Content starts

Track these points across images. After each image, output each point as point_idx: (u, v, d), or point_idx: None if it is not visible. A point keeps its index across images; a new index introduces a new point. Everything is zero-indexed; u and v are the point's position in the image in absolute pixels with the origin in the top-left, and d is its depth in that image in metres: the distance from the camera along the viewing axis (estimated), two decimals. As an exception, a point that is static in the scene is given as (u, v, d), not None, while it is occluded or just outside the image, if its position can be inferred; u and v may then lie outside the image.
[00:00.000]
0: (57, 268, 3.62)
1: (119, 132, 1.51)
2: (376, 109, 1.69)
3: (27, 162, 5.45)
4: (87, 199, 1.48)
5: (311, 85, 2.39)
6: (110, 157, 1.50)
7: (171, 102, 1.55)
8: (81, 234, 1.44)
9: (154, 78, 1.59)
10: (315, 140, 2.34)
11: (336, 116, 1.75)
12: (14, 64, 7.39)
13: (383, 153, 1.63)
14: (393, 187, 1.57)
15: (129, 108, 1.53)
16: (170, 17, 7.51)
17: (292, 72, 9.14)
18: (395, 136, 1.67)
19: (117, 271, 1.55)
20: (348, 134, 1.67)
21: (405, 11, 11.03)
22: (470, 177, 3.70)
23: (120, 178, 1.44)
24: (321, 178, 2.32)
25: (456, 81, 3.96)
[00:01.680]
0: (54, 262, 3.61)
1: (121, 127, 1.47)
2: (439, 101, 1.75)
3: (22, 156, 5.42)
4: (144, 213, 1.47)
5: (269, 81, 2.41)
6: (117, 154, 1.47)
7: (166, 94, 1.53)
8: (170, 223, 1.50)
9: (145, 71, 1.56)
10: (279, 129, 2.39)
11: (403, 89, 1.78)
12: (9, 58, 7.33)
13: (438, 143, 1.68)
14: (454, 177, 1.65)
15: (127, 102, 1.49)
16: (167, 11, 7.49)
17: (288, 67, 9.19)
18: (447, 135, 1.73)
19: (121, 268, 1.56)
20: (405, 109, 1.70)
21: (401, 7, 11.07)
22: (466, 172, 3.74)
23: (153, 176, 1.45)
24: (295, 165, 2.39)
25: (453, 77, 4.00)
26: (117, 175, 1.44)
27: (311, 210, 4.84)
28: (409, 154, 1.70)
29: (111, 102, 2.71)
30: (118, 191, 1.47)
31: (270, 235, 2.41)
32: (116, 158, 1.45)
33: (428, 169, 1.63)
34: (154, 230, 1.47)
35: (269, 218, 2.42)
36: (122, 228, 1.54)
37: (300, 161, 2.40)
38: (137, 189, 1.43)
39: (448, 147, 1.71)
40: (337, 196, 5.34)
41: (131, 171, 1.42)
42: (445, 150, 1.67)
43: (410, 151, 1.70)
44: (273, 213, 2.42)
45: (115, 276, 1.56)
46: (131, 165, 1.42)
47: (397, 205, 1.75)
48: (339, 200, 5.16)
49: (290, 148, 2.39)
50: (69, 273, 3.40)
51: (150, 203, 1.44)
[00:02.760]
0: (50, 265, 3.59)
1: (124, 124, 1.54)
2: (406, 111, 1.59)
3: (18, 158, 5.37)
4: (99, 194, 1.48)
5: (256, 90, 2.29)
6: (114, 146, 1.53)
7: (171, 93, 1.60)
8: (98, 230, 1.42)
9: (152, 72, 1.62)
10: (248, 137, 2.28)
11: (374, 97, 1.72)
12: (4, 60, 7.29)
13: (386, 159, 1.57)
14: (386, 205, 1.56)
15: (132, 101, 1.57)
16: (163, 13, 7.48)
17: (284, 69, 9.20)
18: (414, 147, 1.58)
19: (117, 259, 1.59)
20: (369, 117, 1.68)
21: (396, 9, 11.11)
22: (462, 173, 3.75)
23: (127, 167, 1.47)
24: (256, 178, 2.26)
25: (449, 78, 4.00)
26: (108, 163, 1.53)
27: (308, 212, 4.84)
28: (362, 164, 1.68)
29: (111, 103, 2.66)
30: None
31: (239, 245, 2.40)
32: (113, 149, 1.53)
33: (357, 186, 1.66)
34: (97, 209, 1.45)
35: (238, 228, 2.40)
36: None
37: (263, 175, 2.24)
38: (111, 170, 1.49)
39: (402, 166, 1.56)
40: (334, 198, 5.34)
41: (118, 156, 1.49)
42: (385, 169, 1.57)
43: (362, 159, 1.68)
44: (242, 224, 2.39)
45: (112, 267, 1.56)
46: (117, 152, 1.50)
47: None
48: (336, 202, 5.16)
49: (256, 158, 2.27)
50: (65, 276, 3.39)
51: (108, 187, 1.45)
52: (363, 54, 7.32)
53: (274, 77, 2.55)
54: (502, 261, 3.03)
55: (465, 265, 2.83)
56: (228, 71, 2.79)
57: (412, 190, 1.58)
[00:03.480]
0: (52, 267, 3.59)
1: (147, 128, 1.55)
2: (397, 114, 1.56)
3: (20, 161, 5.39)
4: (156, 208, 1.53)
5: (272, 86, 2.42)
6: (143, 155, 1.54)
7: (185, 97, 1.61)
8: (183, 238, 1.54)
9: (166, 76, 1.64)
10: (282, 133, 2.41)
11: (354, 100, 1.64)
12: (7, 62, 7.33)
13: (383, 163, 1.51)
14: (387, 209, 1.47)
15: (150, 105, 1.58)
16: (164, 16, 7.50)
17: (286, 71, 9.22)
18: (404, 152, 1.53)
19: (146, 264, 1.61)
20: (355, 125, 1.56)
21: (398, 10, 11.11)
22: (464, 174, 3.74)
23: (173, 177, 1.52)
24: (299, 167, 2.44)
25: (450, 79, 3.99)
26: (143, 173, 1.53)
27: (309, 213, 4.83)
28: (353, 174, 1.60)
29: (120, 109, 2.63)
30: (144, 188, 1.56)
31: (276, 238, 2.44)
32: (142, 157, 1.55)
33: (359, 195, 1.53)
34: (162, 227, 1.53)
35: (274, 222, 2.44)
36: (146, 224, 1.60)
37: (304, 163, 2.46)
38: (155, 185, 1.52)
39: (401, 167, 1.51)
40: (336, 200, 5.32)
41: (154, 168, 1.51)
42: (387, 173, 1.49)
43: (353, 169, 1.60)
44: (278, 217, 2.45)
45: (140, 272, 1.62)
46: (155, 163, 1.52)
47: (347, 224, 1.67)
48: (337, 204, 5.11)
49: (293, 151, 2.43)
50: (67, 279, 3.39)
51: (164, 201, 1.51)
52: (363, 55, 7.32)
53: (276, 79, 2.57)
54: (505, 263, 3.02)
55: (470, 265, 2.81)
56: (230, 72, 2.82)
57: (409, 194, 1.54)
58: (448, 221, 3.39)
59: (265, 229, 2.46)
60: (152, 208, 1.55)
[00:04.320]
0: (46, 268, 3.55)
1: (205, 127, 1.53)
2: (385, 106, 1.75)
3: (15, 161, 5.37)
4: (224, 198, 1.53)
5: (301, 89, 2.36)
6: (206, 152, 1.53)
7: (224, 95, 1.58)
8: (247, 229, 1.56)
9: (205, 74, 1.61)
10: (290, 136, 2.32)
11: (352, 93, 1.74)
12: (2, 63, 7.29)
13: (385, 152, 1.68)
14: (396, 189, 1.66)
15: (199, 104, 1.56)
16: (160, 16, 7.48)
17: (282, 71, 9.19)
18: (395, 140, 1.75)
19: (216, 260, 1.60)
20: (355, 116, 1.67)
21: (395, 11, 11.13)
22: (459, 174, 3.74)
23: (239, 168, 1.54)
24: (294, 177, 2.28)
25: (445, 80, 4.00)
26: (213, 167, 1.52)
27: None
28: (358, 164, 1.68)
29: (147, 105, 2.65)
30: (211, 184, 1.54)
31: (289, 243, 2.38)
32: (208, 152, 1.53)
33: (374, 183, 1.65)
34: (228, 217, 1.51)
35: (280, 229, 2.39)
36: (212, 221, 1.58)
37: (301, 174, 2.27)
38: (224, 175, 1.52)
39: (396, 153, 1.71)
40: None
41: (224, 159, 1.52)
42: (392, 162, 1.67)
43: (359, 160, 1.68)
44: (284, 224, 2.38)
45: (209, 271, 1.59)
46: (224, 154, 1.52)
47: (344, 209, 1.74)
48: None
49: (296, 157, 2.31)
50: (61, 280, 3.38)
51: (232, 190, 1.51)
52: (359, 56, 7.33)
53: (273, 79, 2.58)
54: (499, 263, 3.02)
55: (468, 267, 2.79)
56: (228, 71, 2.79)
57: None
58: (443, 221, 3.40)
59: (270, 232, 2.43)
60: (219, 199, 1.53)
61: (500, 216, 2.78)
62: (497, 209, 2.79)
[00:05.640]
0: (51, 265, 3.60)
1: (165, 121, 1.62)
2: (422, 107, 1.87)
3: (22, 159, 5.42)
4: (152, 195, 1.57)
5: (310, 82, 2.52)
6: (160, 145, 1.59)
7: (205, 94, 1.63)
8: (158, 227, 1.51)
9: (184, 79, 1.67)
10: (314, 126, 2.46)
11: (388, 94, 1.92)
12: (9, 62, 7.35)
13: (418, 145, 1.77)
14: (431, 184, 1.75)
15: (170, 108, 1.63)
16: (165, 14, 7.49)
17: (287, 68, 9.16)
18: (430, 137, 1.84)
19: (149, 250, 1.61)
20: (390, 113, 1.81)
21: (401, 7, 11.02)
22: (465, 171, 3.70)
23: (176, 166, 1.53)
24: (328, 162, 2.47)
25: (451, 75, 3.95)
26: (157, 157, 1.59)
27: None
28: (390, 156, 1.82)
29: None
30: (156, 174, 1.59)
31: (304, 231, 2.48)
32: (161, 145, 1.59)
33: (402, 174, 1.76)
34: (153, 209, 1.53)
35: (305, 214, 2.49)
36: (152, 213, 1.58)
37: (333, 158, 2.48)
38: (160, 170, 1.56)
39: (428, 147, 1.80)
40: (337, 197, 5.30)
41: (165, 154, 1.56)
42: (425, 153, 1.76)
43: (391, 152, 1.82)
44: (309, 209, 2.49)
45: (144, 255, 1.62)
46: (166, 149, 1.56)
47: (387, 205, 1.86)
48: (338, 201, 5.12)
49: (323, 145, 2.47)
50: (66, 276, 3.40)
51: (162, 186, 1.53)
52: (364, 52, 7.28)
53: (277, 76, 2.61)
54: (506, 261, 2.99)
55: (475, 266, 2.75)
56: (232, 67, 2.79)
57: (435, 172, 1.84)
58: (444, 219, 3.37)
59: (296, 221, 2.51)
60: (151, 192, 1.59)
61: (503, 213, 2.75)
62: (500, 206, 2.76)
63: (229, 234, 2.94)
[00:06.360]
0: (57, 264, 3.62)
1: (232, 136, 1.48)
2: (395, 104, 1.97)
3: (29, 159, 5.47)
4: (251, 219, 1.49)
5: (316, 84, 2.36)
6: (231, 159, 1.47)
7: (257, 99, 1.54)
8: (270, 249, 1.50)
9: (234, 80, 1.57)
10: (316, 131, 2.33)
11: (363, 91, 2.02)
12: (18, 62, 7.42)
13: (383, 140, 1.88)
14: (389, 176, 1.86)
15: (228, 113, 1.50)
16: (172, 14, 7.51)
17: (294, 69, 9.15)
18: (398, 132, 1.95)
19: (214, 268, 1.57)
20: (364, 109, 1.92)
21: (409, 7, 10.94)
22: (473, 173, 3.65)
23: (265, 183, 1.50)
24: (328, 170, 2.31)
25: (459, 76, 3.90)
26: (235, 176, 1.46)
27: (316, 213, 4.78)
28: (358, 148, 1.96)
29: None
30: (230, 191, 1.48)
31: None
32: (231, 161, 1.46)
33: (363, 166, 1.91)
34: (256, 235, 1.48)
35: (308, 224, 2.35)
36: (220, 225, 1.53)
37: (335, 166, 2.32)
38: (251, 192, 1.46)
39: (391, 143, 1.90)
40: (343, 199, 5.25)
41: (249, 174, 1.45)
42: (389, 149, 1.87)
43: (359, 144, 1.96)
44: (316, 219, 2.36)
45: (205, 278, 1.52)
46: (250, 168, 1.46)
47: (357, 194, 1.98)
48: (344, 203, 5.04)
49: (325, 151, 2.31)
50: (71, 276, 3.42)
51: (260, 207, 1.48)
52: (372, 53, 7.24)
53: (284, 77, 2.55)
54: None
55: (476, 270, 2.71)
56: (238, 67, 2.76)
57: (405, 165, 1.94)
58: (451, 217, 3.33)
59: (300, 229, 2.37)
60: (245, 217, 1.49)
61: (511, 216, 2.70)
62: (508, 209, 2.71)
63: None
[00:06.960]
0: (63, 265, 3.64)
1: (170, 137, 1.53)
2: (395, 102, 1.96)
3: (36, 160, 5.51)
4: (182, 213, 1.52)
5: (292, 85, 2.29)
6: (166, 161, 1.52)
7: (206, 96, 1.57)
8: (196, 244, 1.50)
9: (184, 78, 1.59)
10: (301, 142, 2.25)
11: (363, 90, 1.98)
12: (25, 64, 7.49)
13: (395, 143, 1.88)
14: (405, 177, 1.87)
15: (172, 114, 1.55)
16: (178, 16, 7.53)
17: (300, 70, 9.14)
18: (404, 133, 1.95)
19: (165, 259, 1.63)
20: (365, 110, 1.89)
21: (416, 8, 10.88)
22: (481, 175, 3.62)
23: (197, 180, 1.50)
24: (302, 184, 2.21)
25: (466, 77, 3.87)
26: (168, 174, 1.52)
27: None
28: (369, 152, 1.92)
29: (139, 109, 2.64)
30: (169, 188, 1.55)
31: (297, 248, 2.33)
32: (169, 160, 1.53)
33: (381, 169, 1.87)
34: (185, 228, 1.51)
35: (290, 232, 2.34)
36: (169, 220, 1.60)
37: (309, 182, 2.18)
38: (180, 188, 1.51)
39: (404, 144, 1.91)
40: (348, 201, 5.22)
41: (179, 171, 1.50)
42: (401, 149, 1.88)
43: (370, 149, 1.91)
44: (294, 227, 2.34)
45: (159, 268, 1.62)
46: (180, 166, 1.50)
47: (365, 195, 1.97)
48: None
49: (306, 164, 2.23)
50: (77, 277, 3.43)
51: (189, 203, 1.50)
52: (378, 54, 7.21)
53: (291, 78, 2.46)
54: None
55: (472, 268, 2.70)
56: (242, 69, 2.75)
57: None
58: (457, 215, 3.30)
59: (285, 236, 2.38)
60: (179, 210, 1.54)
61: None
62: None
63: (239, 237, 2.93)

Content ends

Restate word for word the lines of the data above, starting at the line containing "42: (385, 169, 1.57)" and ending at the line containing "57: (412, 190, 1.58)", both included, and nothing more.

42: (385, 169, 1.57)
43: (362, 159, 1.68)
44: (242, 224, 2.39)
45: (112, 267, 1.56)
46: (117, 152, 1.50)
47: None
48: (336, 202, 5.16)
49: (256, 158, 2.27)
50: (65, 276, 3.39)
51: (108, 187, 1.45)
52: (363, 54, 7.32)
53: (274, 77, 2.55)
54: (502, 261, 3.03)
55: (465, 265, 2.83)
56: (228, 71, 2.79)
57: (412, 190, 1.58)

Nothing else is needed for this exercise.